In 2003 UNESCO undertook a Convention on 'Intangible Heritage'.
One of its assertions was this – that those charged with protecting our heritage should be ‘considering the deep-seated interdependence between the intangible cultural heritage and the tangible cultural and natural heritage.’
Further, those charged with the protection of our heritage should be ‘recognising that communities, in particular indigenous communities, groups and, in some cases, individuals, play an important role in the production, safeguarding, maintenance and re-creation of the intangible cultural heritage…’
The rest of the document may be seen here: http://www.unesco.org/culture/ich/en/convention
I saw our street’s pain at Famous Chain's sub-tenant’s depredations as a manifestation of intangible cultural heritage. The hundred or so of us protesting the changes constitute a generation of urban regenerists, who moved here because Southwark planners originally envisaged this area as residential, sanctioning the development of our wharves, now all homes to citizens who vastly outnumber the businesses in the street. Yet these same residents work with local businesses to achieve management agreements where possible. They patronise the local cafés and restaurants; they shop at the Borough Market; they worship at Southwark Cathedral. Businesses and residents had naturally joined together to protest against the proposals for doing to Wharf W what even Disney, I suspect, would not do.
Now Southwark Council has effectively privileged the Famous Chain's sub-tenant’s ‘right’ to profit at the expense of the historic fabric of the street - and this has created upset in the Intangible Heritage of the street.
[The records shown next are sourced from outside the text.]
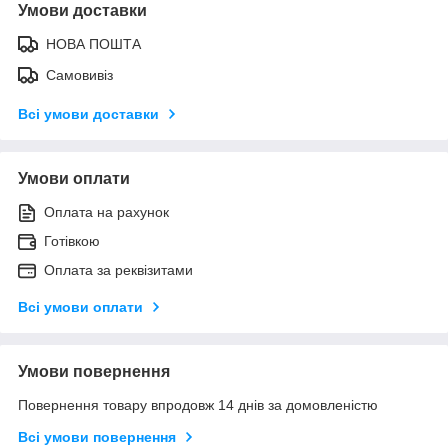
Умови доставки
НОВА ПОШТА
Самовивіз
Всі умови доставки
Умови оплати
Оплата на рахунок
Готівкою
Оплата за реквізитами
Всі умови оплати
Умови повернення
Повернення товару впродовж 14 днів за домовленістю
Всі умови повернення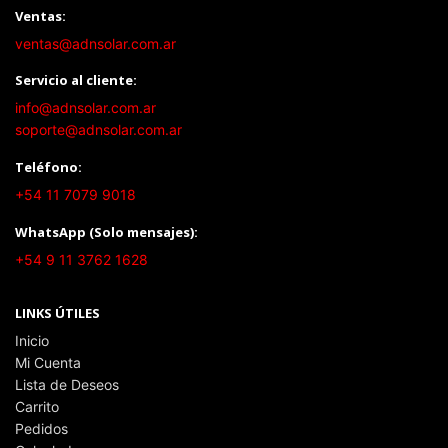
Ventas:
ventas@adnsolar.com.ar
Servicio al cliente:
info@adnsolar.com.ar
soporte@adnsolar.com.ar
Teléfono:
+54 11 7079 9018
WhatsApp (Solo mensajes):
+54 9 11 3762 1628
LINKS ÚTILES
Inicio
Mi Cuenta
Lista de Deseos
Carrito
Pedidos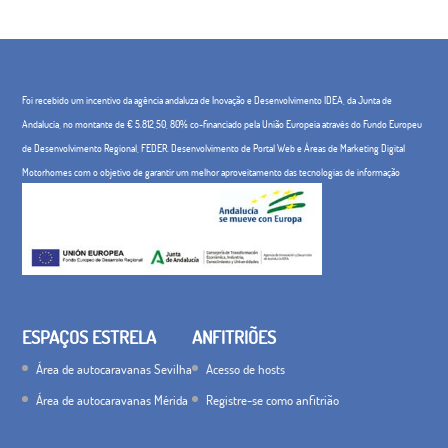
Foi recebido um incentivo da agência andaluza de Inovação e Desenvolvimento IDEA, da Junta de
Andalucía, no montante de € 5.812,50, 80% co-financiado pela União Europeia através do Fundo Europeu
de Desenvolvimento Regional, FEDER. Desenvolvimento de Portal Web e Áreas de Marketing Digital
Motorhomes com o objetivo de garantir um melhor aproveitamento das tecnologias de informação
ESPAÇOS ESTRELA
ANFITRIÕES
Área de autocaravanas Sevilha
Acesso de hosts
Área de autocaravanas Mérida
Registre-se como anfitrião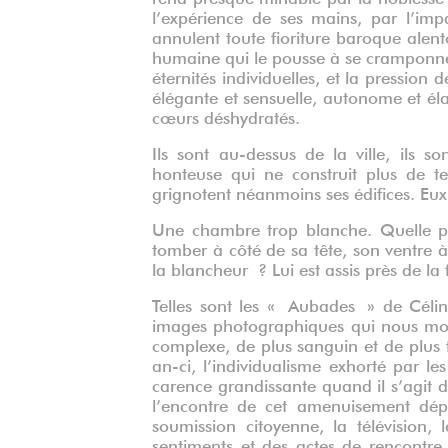
l’expérience de ses mains, par l’imp
annulent toute fioriture baroque alent
humaine qui le pousse à se cramponner
éternités individuelles, et la pression 
élégante et sensuelle, autonome et élan
cœurs déshydratés.
Ils sont au-dessus de la ville, ils 
honteuse qui ne construit plus de t
grignotent néanmoins ses édifices. Eux, i
Une chambre trop blanche. Quelle p
tomber à côté de sa tête, son ventre à 
la blancheur ? Lui est assis près de la
Telles sont les « Aubades » de Céli
images photographiques qui nous mon
complexe, de plus sanguin et de plus fr
an-ci, l’individualisme exhorté par l
carence grandissante quand il s’agit 
l’encontre de cet amenuisement déplo
soumission citoyenne, la télévision,
sentiments et des actes de rencontre,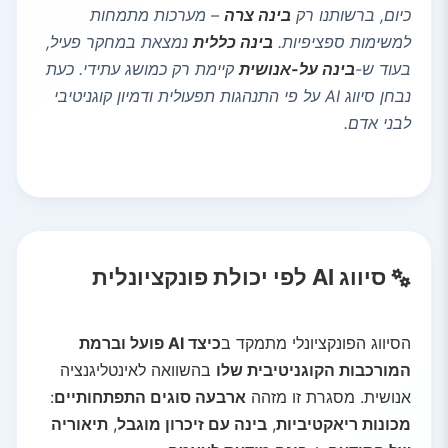
כיום, ברשותנו רק
בינה צרה
– מערכות מתמחות
למשימות ספציפיות.
בינה כללית
נמצאת במחקר פעיל,
בעוד ש-
בינה על-אנושית
קיימת רק כמושג עתידי. כעת
נבחן סיווג AI על פי התנהגות תפעולית ודמיון קוגניטיבי
לבני אדם.
סיווג AI לפי יכולת פונקציונלית
הסיווג הפונקציונלי מתמקד ב
כיצד AI פועל וברמת
המורכבות הקוגניטיבית שלו
בהשוואה לאינטליגנציה
אנושית. מסגרת זו מזהה
ארבעה סוגים התפתחותיים
:
מכונות ריאקטיביות
,
בינה עם זיכרון מוגבל
,
תיאוריה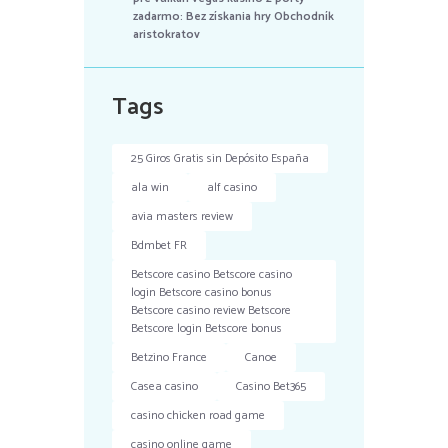
zadarmo: Bez získania hry Obchodník
aristokratov
Tags
25 Giros Gratis sin Depósito España
ala win
alf casino
avia masters review
Bdmbet FR
Betscore casino Betscore casino
login Betscore casino bonus
Betscore casino review Betscore
Betscore login Betscore bonus
Betzino France
Canoe
Casea casino
Casino Bet365
casino chicken road game
casino online game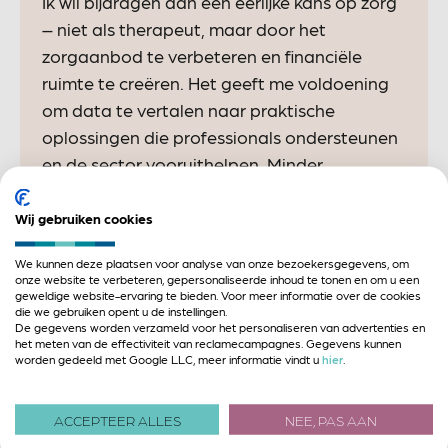
Ik wil bijdragen aan een eerlijke kans op zorg
– niet als therapeut, maar door het
zorgaanbod te verbeteren en financiële
ruimte te creëren. Het geeft me voldoening
om data te vertalen naar praktische
oplossingen die professionals ondersteunen
en de sector vooruithelpen. Minder
administratie, meer focus op zorg!
Wij gebruiken cookies
We kunnen deze plaatsen voor analyse van onze bezoekersgegevens, om
onze website te verbeteren, gepersonaliseerde inhoud te tonen en om u een
Expert op het gebied van
geweldige website-ervaring te bieden. Voor meer informatie over de cookies
die we gebruiken opent u de instellingen.
De gegevens worden verzameld voor het personaliseren van advertenties en
het meten van de effectiviteit van reclamecampagnes. Gegevens kunnen
worden gedeeld met Google LLC, meer informatie vindt u
hier
.
Er geen thema's gevonden bij deze medewerker
Betrokken bij
ACCEPTEER ALLES
NEE, PAS AAN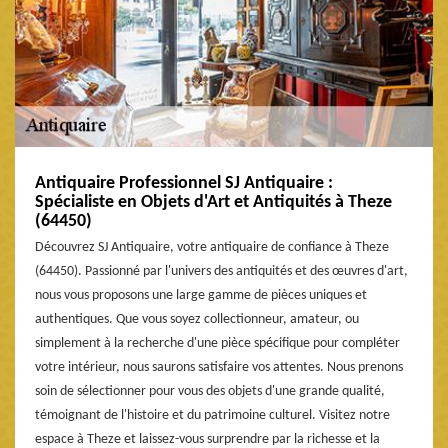
Antiquaire Professionnel SJ Antiquaire :
Spécialiste en Objets d'Art et Antiquités à Theze
(64450)
Découvrez SJ Antiquaire, votre antiquaire de confiance à Theze
(64450). Passionné par l'univers des antiquités et des œuvres d'art,
nous vous proposons une large gamme de pièces uniques et
authentiques. Que vous soyez collectionneur, amateur, ou
simplement à la recherche d'une pièce spécifique pour compléter
votre intérieur, nous saurons satisfaire vos attentes. Nous prenons
soin de sélectionner pour vous des objets d'une grande qualité,
témoignant de l'histoire et du patrimoine culturel. Visitez notre
espace à Theze et laissez-vous surprendre par la richesse et la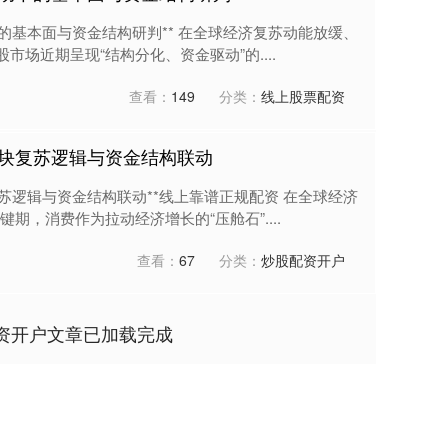
的基本面与资金结构研判** 在全球经济复苏动能放缓、
场近期呈现“结构分化、资金驱动”的....
1
查看：
149
分类：
线上股票配资
块复苏逻辑与资金结构联动
苏逻辑与资金结构联动**线上靠谱正规配资 在全球经济
，消费作为拉动经济增长的“压舱石”....
1
查看：
67
分类：
炒股配资开户
资开户文章已加载完成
Both intangible and tangible heritage counted as nothing on December 1st.
The themes of Smollett’s Roderick Random (above) include deceit, hypocrisy and greed – the very opposite of intangible heritage. It is about private profit joyfully triumphing over common good. Hatfuls of gold come before decency. The profiteers are not ashamed.
Illustration for Roderick Random: a Rich Privateer Brought Safe into Port, by Two First Rates, d'après Dighton (courtesy of Wikimedia Commons)
When I wrote that post, I had no idea that Southwark Council’s Design and Conservation Team would be sending something so much worse our way.
Southwark may not be a uniquely rotten case. Those of you who live in or around historic housing stock – you too may be shuddering as the rank winds of commercial privileging rustle hungrily around your fragile old buildings. History draws people to places. Footfall means cash opportunities. One person's heritage asset is another person's profit centre. Something is happening out there – something that’s not good for the fabric of our heritage.
You will notice that I’m not showing any pictures of what the Famous Chain's sub-tenant has been allowed to do to Wharf W, thanks to Famous Chain's Asset Manager and the Design and Conservation team at Southwark Council.
I consider it kinder to allow reader of this blog to enjoy Wharf W the way it used to look.
Meanwhile, perhaps to celebrate his victory, the Famous sub-tenant last week put an extra advertising A frame out in front of Wharf W. It was as ugly as the other A frames. It was illegal as the others and it humiliated this dignified old building just a little more.